SB Does winning a lot of prizes help?

MB It's like the label on the camembert cheese. It's much better if you have the right label. With documentaries it can also keep you from getting work the following year.


SB CLike with the Goncourt Prize.

MB Winning a prize is a double-edged sword. That said, friendship is what drives my work; so my friends are happy, but that doesn't change anything. What changes is the power equation.
I made some great connections through the Europa prize. I befriended a really funny German playwright who may translate my plays.


SB Is there anything else you'd like to say?

MB I've worried a lot about the future.
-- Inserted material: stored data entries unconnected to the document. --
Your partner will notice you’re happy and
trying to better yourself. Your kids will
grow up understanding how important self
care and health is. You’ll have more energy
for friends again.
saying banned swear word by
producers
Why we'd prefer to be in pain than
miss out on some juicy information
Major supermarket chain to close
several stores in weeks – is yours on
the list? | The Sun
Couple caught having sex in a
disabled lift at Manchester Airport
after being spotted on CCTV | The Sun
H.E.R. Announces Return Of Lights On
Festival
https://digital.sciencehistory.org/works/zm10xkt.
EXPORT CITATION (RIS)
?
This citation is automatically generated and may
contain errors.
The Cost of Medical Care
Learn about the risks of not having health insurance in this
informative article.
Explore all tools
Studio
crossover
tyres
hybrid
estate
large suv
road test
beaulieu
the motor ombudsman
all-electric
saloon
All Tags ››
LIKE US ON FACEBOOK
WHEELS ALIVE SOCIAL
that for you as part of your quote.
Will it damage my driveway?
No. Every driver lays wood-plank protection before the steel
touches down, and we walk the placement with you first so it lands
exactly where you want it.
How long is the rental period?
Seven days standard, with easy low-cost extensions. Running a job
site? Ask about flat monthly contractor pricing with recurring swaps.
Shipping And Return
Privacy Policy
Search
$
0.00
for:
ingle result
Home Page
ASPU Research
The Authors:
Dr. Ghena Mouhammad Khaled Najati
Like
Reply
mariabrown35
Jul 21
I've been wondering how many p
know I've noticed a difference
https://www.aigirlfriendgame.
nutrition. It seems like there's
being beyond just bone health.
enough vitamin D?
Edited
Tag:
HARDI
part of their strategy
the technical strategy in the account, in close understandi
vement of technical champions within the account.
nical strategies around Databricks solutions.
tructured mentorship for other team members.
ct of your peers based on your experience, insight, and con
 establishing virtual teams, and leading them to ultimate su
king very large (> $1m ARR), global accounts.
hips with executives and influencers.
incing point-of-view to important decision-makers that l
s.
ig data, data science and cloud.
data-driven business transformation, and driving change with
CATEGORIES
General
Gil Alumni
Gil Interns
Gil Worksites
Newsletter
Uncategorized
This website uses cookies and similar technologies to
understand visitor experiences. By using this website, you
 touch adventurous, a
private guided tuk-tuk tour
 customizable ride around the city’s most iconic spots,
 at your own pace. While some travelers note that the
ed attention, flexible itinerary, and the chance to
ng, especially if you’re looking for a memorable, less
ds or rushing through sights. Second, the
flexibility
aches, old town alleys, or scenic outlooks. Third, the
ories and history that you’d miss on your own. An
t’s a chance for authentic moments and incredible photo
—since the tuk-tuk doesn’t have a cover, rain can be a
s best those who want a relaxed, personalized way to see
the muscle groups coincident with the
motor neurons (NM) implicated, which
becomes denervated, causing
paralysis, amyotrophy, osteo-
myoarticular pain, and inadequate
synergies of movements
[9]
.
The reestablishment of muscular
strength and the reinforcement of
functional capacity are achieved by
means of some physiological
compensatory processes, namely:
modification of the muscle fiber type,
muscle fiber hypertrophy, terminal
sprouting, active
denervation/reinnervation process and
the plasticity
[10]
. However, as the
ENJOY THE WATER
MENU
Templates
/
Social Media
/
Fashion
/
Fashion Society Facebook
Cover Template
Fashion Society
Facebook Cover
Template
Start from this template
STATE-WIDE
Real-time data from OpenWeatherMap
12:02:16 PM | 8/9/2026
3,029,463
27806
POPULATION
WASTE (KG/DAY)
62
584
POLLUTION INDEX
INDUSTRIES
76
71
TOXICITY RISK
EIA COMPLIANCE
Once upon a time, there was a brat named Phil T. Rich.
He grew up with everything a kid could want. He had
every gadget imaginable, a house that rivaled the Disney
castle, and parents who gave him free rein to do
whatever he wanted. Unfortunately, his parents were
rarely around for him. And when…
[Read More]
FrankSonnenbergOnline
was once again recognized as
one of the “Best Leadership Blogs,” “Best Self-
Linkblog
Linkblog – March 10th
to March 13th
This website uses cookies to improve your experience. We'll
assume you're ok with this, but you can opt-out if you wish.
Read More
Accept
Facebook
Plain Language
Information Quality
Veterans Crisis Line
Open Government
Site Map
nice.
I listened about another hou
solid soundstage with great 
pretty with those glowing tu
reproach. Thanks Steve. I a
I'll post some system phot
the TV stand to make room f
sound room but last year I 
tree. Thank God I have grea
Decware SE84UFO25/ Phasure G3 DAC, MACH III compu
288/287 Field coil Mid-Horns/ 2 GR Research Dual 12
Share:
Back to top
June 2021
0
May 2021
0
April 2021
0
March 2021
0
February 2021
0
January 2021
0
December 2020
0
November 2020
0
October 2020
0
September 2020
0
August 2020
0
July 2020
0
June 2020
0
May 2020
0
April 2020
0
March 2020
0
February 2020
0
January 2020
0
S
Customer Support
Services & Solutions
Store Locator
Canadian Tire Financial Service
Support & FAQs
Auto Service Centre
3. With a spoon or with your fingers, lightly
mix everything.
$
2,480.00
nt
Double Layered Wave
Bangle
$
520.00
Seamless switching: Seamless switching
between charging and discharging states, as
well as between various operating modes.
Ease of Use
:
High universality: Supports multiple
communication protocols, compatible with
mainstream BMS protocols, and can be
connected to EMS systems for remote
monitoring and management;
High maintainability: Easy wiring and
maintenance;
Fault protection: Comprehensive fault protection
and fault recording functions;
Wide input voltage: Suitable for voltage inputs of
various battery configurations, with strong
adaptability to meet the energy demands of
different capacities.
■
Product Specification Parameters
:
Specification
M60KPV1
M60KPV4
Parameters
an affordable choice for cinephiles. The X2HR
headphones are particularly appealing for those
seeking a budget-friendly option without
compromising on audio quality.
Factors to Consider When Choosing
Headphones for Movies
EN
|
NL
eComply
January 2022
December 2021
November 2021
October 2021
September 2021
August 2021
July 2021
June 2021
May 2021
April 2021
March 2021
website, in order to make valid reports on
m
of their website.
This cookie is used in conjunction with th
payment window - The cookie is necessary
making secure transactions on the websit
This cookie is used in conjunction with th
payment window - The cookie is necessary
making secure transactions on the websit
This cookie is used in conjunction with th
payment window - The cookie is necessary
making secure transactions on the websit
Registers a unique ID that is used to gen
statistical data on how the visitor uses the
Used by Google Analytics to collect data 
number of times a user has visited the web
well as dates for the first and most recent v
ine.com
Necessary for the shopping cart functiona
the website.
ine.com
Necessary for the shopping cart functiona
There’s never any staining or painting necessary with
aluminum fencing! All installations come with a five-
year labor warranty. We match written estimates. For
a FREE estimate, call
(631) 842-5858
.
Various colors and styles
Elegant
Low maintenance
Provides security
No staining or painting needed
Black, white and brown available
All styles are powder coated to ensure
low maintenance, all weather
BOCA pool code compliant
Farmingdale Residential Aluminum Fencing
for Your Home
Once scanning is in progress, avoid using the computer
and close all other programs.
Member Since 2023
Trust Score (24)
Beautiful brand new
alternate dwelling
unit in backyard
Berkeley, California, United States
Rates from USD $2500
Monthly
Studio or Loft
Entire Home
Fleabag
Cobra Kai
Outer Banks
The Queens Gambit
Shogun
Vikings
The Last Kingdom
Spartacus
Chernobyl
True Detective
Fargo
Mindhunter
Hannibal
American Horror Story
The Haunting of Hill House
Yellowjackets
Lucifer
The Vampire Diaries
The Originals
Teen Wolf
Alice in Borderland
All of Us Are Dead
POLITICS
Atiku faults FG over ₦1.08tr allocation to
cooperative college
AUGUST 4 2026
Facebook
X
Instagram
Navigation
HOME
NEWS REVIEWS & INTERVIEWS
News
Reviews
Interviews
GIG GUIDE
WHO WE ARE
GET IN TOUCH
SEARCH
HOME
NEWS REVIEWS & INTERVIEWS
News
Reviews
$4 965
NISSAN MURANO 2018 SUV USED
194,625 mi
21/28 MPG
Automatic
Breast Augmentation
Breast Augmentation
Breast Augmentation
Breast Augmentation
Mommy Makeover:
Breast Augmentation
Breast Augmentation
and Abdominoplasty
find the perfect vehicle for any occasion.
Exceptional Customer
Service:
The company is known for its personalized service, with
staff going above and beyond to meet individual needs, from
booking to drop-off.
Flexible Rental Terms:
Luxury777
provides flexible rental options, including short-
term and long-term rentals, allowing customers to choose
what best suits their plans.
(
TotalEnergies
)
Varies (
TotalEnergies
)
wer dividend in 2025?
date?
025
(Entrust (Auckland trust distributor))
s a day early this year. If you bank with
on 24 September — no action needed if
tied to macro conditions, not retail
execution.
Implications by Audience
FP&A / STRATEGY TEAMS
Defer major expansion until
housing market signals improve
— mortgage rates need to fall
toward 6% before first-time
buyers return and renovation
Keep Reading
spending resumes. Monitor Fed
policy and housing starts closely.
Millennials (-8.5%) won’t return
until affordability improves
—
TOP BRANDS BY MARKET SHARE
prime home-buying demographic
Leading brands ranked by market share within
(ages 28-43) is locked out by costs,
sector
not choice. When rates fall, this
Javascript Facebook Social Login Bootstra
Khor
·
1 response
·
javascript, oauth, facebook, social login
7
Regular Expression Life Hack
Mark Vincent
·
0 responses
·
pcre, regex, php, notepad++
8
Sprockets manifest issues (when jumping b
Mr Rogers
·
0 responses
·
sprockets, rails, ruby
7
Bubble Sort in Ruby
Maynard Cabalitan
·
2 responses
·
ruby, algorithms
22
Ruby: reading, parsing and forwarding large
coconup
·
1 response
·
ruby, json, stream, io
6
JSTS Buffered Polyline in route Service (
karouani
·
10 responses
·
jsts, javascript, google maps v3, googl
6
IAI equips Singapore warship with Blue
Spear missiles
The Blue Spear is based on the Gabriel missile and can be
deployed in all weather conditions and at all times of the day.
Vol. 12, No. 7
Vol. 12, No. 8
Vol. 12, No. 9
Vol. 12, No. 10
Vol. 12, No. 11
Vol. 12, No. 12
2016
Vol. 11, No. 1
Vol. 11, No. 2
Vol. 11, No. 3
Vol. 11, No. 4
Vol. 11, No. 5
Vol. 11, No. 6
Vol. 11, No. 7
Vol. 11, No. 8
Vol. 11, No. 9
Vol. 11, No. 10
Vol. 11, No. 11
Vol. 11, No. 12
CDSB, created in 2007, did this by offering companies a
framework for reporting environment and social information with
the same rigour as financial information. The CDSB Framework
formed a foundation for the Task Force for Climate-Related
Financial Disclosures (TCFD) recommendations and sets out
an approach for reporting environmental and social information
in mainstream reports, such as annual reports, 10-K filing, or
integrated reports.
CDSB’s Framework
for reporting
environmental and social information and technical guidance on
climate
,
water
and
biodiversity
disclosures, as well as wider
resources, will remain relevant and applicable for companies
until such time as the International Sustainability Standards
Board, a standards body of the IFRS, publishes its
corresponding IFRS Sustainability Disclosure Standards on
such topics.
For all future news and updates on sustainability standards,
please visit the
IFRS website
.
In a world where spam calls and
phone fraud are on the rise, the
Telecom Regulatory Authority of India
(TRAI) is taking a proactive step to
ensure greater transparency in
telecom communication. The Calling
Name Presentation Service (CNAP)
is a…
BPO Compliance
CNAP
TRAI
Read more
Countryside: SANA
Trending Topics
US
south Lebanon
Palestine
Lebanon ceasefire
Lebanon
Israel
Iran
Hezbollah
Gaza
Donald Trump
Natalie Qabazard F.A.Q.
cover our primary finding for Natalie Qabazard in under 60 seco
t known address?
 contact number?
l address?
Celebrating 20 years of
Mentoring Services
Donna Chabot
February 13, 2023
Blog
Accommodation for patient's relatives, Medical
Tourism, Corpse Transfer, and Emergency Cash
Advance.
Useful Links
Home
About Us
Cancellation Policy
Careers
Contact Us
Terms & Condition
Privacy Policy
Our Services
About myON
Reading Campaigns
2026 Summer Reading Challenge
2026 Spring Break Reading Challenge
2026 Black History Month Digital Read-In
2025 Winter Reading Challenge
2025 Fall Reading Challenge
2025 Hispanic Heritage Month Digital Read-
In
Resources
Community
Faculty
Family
There's hardly anyone over fifty, and even fewer women. It's a very misogynistic world in France. And yet I feel very fortunate to be a radio playwright.


SB Is there something we can we do?

MB I earn a living thanks to the SACD, because there's this organization that manages my royalties from broadcasts. Otherwise I would have been forced to change my line of work long ago. It represents a third of my income. The SACD also helps me deal with the strong-arm tactics used in negotiating contracts. They're on the level at Radio France, but other places don't like it when I plead ignorance and say I need to consult with someone at the SACD.
Writing makes me feel vulnerable, so I need to be surrounded by goodwill.
But I'm worrying less about the future now. Little by little I'm meeting people I enjoy working with, and with whom I share the same vision and moral code.